* _Exercise input_
[Start of section]
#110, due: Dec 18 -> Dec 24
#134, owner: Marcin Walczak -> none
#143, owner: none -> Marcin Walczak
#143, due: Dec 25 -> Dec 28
[End of section]
[Start of section]
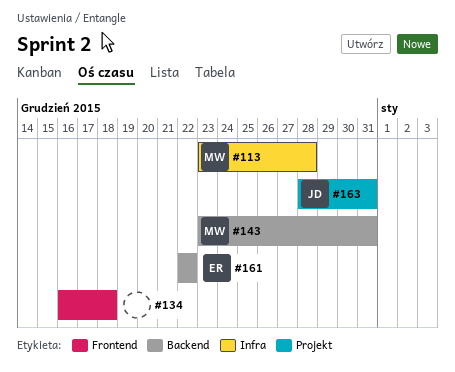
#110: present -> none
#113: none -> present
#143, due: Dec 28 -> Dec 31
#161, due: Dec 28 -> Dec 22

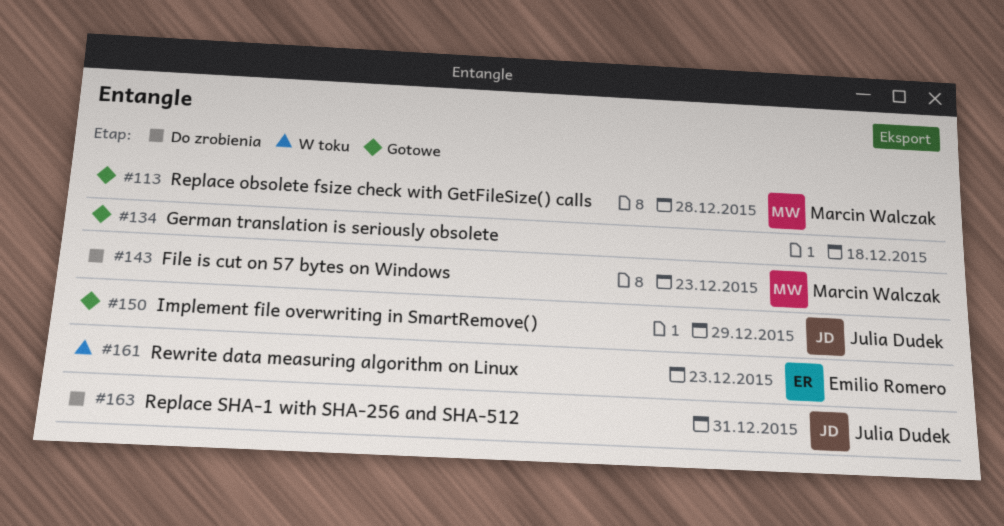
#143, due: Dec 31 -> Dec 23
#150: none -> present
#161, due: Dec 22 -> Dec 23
[End of section]
* _Problem to work on_
Retype, exactly and in full, the lines above from the one containing "#143, owner: none -> Marcin Walczak" through the one containing "#143, due: Dec 25 -> Dec 28".

* _Answer box_
#143, owner: none -> Marcin Walczak
#143, due: Dec 25 -> Dec 28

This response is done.